** Stored records **
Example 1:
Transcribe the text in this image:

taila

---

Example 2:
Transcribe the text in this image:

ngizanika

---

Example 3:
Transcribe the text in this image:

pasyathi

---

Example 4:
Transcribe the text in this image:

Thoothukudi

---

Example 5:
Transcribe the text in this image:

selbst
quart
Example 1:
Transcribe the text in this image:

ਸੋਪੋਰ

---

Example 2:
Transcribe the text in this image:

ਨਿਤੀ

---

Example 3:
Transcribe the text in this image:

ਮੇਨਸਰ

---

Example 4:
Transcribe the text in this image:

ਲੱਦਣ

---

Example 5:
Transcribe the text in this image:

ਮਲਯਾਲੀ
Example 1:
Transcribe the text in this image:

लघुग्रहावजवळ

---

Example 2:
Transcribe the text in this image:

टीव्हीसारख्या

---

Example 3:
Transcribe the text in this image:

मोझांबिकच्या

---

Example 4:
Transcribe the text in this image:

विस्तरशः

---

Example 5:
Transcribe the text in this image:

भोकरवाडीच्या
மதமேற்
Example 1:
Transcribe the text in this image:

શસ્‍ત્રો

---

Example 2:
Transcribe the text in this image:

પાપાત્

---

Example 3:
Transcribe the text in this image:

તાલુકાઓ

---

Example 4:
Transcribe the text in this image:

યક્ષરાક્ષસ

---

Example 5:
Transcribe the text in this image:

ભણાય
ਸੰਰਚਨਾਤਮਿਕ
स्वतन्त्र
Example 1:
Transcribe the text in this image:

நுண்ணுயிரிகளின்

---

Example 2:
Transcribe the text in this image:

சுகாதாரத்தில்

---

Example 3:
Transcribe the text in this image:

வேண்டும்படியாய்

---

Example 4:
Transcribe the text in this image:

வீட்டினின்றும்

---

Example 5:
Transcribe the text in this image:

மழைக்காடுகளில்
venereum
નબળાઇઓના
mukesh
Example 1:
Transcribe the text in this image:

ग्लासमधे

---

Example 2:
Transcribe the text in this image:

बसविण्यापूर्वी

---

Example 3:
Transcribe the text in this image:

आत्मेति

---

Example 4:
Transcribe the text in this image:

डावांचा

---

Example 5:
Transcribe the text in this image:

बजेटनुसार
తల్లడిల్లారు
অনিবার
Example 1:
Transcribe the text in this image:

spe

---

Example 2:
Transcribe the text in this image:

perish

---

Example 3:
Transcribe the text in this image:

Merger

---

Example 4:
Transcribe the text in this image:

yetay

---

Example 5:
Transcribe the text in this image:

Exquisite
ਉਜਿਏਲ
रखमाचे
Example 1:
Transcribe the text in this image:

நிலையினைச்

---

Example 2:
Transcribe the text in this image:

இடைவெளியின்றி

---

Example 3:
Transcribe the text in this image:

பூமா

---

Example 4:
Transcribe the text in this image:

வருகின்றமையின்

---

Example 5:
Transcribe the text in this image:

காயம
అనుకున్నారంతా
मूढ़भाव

** Requirements **
Convert the lines, from the first one through the line with "Thoothukudi", into a Markdown table. Use a No. column for the row number and a Line column for the line, and leave out blank lines.

** Finished exercise **
| No. | Line |
|---|---|
| 1 | Example 1: |
| 2 | Transcribe the text in this image: |
| 3 | taila |
| 4 | --- |
| 5 | Example 2: |
| 6 | Transcribe the text in this image: |
| 7 | ngizanika |
| 8 | --- |
| 9 | Example 3: |
| 10 | Transcribe the text in this image: |
| 11 | pasyathi |
| 12 | --- |
| 13 | Example 4: |
| 14 | Transcribe the text in this image: |
| 15 | Thoothukudi |